Help please, with high eve BMs

[shellyk]

Hi all forgive me asking yet another question this is all still so new to us. my 14 year was diagnosed in march and is doing really well, through the day mostly she has acheived resoanable control, but the evenings remain a problem. she will eat her main meal around 5-530pm usually taking 6 units of novarapid, what is happening in that he 2 hour post meal BM is ok but at bed time has gone high

for example last night had chilli with tortilla bread and a very small slice of daddy's birthday cake
pre meal bm was 4.1, post meal 5.6 and 12.6 at bed time ( she did not eat anything else) , this is a very common pattern for her in the evening, clearly she needs more insulinn to cover the larger eve meal, but when we have tried increasing to 7 unit of nova rapid she has a hypo ! Any suggestions ?

 

[louiseb]

Im type 2 and no experience of insulin so sorry I cant offer any advice other than have you tried speaking to DSN they would be best to advise.

§ **PROBLEM SET**
A. Reproduce the passage from the forum thread on high evening blood sugar above, starting at "for example last" up to and including "Any suggestions ?".
B. Carry the forum thread on high evening blood sugar forward from its last post.

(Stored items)
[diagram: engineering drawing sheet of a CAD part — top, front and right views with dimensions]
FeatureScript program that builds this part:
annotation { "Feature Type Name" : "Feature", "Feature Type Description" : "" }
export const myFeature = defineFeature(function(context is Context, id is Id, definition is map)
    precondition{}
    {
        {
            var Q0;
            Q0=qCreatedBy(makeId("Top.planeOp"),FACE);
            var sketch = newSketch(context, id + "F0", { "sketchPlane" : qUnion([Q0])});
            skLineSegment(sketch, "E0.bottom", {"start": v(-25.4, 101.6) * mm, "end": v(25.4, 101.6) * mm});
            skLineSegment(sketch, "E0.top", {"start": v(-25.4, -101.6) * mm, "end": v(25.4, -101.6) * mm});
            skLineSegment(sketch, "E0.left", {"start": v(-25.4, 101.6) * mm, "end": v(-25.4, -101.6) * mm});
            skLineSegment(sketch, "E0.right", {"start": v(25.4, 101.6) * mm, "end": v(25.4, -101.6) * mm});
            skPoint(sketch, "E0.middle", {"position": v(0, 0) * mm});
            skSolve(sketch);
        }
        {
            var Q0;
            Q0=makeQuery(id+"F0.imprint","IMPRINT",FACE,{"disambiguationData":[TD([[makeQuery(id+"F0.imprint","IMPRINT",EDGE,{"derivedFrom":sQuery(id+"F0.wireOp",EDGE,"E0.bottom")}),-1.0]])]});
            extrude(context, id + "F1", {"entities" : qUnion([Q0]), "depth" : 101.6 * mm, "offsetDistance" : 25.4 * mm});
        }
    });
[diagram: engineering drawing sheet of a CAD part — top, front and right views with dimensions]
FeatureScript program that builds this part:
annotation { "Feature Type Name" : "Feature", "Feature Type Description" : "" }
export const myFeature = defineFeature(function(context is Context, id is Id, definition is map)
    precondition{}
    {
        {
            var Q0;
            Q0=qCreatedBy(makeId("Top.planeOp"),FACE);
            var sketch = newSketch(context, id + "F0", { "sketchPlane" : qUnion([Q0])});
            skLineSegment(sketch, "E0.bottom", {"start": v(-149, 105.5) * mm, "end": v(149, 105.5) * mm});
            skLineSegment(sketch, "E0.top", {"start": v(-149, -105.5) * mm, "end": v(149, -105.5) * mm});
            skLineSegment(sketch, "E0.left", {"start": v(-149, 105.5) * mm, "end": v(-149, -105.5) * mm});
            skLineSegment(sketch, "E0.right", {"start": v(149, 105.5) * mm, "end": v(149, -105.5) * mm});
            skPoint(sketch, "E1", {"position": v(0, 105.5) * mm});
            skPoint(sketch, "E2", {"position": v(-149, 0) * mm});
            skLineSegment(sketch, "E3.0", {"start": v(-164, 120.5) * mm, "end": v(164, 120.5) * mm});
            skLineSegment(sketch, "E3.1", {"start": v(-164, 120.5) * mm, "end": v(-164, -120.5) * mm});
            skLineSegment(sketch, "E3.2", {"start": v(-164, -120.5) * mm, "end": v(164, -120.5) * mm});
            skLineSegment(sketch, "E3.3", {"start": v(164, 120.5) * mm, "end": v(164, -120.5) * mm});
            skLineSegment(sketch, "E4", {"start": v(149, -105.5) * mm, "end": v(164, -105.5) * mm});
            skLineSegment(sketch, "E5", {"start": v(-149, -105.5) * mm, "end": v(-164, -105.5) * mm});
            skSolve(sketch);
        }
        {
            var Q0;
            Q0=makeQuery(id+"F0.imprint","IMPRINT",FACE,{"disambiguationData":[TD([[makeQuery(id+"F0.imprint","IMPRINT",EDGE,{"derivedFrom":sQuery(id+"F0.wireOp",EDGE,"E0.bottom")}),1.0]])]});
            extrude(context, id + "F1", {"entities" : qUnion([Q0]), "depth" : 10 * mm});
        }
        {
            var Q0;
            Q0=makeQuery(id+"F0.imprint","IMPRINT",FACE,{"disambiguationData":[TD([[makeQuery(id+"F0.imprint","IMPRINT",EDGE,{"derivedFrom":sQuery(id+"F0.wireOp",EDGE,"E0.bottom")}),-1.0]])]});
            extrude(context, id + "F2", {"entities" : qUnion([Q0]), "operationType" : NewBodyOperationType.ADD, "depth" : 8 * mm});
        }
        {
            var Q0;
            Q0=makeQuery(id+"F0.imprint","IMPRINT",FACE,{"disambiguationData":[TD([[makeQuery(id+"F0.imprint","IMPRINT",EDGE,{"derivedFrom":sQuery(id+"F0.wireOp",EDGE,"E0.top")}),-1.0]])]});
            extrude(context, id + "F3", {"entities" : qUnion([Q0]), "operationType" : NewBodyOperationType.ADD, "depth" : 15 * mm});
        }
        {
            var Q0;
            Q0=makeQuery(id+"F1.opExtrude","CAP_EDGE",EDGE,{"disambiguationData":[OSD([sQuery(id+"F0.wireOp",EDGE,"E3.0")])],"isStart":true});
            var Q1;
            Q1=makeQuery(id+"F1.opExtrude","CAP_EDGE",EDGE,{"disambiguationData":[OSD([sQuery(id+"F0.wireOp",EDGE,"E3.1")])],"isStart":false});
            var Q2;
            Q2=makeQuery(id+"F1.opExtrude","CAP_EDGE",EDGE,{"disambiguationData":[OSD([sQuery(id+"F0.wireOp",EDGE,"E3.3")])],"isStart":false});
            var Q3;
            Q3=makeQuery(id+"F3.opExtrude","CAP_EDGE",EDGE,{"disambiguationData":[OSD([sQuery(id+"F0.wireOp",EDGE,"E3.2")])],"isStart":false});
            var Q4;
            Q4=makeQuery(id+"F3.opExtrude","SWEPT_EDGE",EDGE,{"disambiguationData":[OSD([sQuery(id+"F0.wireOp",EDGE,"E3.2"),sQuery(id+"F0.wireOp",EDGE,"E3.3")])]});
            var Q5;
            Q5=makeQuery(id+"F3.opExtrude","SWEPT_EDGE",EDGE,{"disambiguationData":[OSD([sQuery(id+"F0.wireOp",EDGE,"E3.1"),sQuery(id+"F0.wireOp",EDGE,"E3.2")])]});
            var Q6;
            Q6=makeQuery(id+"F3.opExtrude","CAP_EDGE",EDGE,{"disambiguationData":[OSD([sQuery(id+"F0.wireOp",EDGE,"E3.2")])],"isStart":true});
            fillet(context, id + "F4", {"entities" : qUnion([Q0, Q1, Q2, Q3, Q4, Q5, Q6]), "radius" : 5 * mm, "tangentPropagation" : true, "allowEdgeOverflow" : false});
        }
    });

§ **YOUR RESPONSES**
A.
for example last night had chilli with tortilla bread and a very small slice of daddy's birthday cake
pre meal bm was 4.1, post meal 5.6 and 12.6 at bed time ( she did not eat anything else) , this is a very common pattern for her in the evening, clearly she needs more insulinn to cover the larger eve meal, but when we have tried increasing to 7 unit of nova rapid she has a hypo ! Any suggestions ?

B.
 

[shellyk]

Yes have spoken to her nurse, but she currently to more focused on preventing hypos rather that worring about highs ! Very frustrating

 

[Spearmint]

Hi all forgive me asking yet another question this is all still so new to us. my 14 year was diagnosed in march and is doing really well, through the day mostly she has acheived resoanable control, but the evenings remain a problem. she will eat her main meal around 5-530pm usually taking 6 units of novarapid, what is happening in that he 2 hour post meal BM is ok but at bed time has gone high

for example last night had chilli with tortilla bread and a very small slice of daddy's birthday cake
pre meal bm was 4.1, post meal 5.6 and 12.6 at bed time ( she did not eat anything else) , this is a very common pattern for her in the evening, clearly she needs more insulinn to cover the larger eve meal, but when we have tried increasing to 7 unit of nova rapid she has a hypo ! Any suggestions ?

Hi

My daughter was changed from premix to basal/bolus 2 weeks ago and this week i am having the same problem as you!!
She goes to bed 2 hours after dinner testing 5-6 at 7:30pm, i test her about 10pm and she has gone up to 12-15 :?
I don't really have any advice as i am not sure what to change myself.
Spoke to her nurse yesterday, and last night she had her levemir at dinnertime instead of bedtime and reduced the insulin to carb ratio for her dinner but it had no effect other than to make her higher this morning :?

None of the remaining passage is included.